昨年の紅白歌合戦は白組の優勝となりました。これで5年連続白組優勝なのですが、数年ほど前から一般市民審査員としてワンセグ、デジタルTV、携帯からの投票が可能になったことがこんな事態を招いている疑いがあります。すなわち、わが国に根強く残る「男尊女卑」思想で初めから白組に投票すると決め付けている一般市民が多くいる可能性が考えられ、これが真実だとすれば紅組は最初から大きなハンディを背負っていることになります。公正な競争条件でない下で競争をさせたらこんな結果を招くのは自明の理で、このまま同じように紅白歌合戦を続けていたらよほど歌の内容が極端でない限り白組が20連勝も30連勝もするとしたもの。やがては「毎度のように白組優勝か」とファンが離れる危険性があります。
さて、元日各新聞の社説は本ブログ読者に限らず皆様も注目されたかと思います。とりわけ正月明け早々読谷村ひき逃げ事件で容疑者米兵の書類送検が行われる見通しなのをはじめ、日米問題は根幹のレベルで早くも正念場を迎えるということがあります。日米問題はアメリカの世界戦略とあいまって西部〜中央アジア問題、そして西部〜中央アジアの核問題に直結する朝鮮民主主義人民共和国(北朝鮮)問題、当然、日本の対朝鮮共和国問題にまでつながる意味もあり影響は地球全体に及ぶものでもあります。大手新聞が日米同盟問題元日社説として真っ先に取り上げたのはいわば当然といえましょう。日本国内においても9条、そして日本国憲法全体をどうするのか?がこれほど問われている時代はありません。
そこで気になったのは各新聞の論調ですが、リベラル系の
朝日、
毎日、(
中日・東京は日米問題については控えました)を含めてあくまで日米同盟の存在は絶対的前提としての報道姿勢が相変わらずです。
しかし、日米間での核持込密約存在はほぼ否定できないものとなった以上、日米同盟の根幹に関わる部分で憲法9条に真っ向から反する同盟が存在することも否定できなくなりました。ということは、護憲派新聞の朝日、毎日、中日(東京)新聞といえども日米同盟は絶対的前提としての報道を貫く以上は憲法9条死守などという資格はまるでないというしかありません。そして、地方紙で
西日本新聞に至っては改憲を語るなど、護憲派が徐々に改憲派に取り込まれていく流れを感じざるを得ません。彼ら護憲派といわれたメディアは民主党政権を肯定してきたメンバーですが、鳩山総理が昨年末に改憲思想を公言したことも背景に考えられます。一方、日米同盟を破棄すればどうなるか?これは
讀賣の年初社説や、産経新聞でも論客が指摘するとおり、自主防衛路線による軍備や防衛費の増強が絶対条件になると解きます。軍備・防衛費増強路線となればこれも憲法9条とは相容れないものですから、憲法改正路線に走る公算が大きくなります。

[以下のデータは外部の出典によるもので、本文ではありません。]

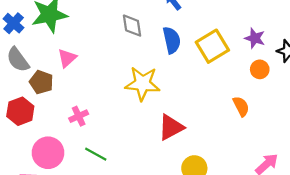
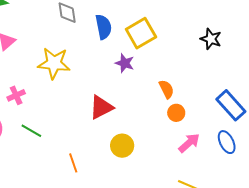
purple star: (255, 38) -> (125, 63), moved
orange circle: (260, 69) -> (176, 113), moved
yellow star: (142, 84) -> (54, 63), moved

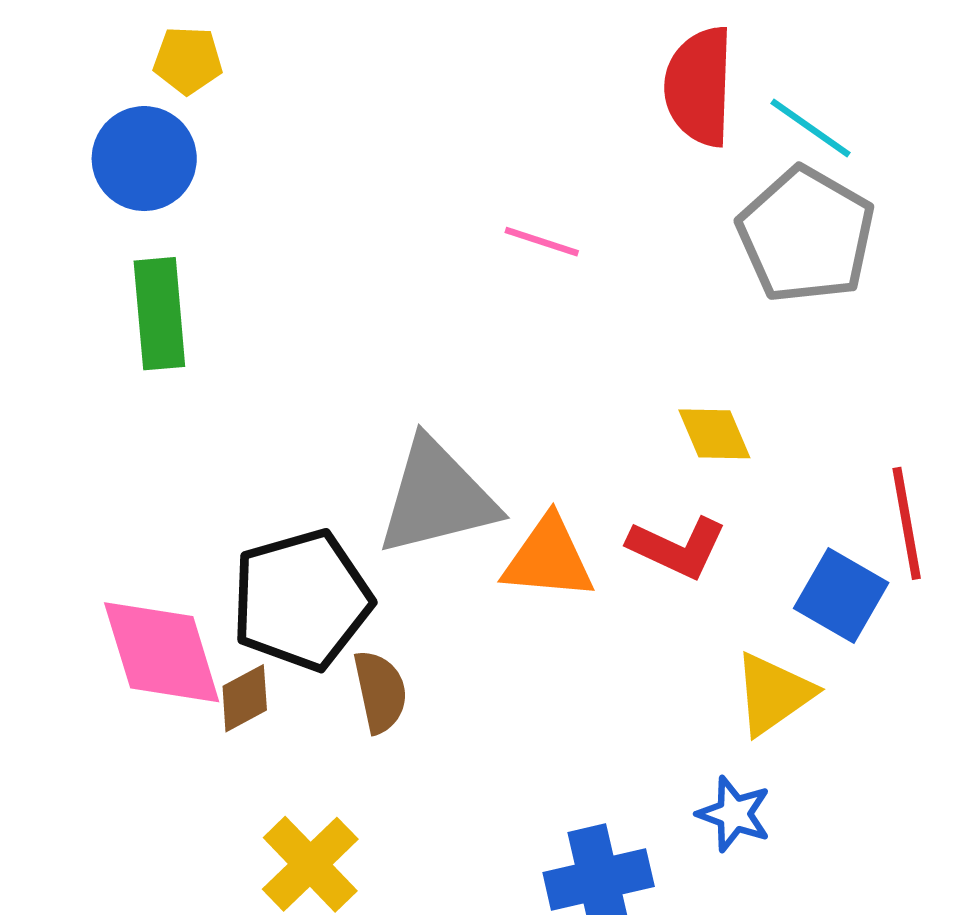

日米同盟維持でも破棄でもいずれにせよ憲法9条、そして日本国憲法は改正せざるを得ないのか?答えは「NO」。憲法9条、そして日本国憲法死守を掲げる我々にとって別の路線を考えれば良いわけで、それが日米同盟破棄かつ親中華人民共和国路線です。
日本を武力攻撃するだけの大義名分やメリットの薄さ、そして攻めるに難い地理的条件を踏まえた上での「必要最小限の同盟」があれば憲法9条は守れるのです。現在は反米思想の強い沖縄の地方紙でさえ日米同盟破棄とまでは言っていません。しかし、どのメディアが主張しないからこそ我々一般市民が提言する必要があり、それが社会を変える原動力になるのです。これは裁判員制度反対運動にも共通の話で、まさに日米問題とともに
国家統治の根幹に関わる問題ですから、どのメディアも主張しない路線が実現すればメディアの存在意義も薄くすることもできるのです。
そういえば、朝鮮共和国でも労働新聞などが新年共同社説を発表しました(
中日新聞から)。これによると、朝鮮共和国の対アメリカ合衆国姿勢は「非難から敵対関係終息」へ、対大韓民国姿勢も「対話呼びかけ、批判抑制」ですが、対日本については何も触れていません。
はっきり言ってナメられているのも当然の話、民主党に政権交代したとはいえ日米同盟問題などで根底的基盤もガタガタでいつ何が起きるか分からない以上は何も言う必要性はなく、日本が勝手にひっくり返ってくれれば良いだけの話です。裁判員制度の現状と鳩山政権の対米姿勢をみれば日本全体がひっくり返るのも決して夢物語ではなく、そんな情勢を我々が作ることも今年の大きな目標です。
近藤剛郎氏の身柄を日本に引き渡さないよう国際刑事警察機構、逃亡先のタイ政府に要請いたします。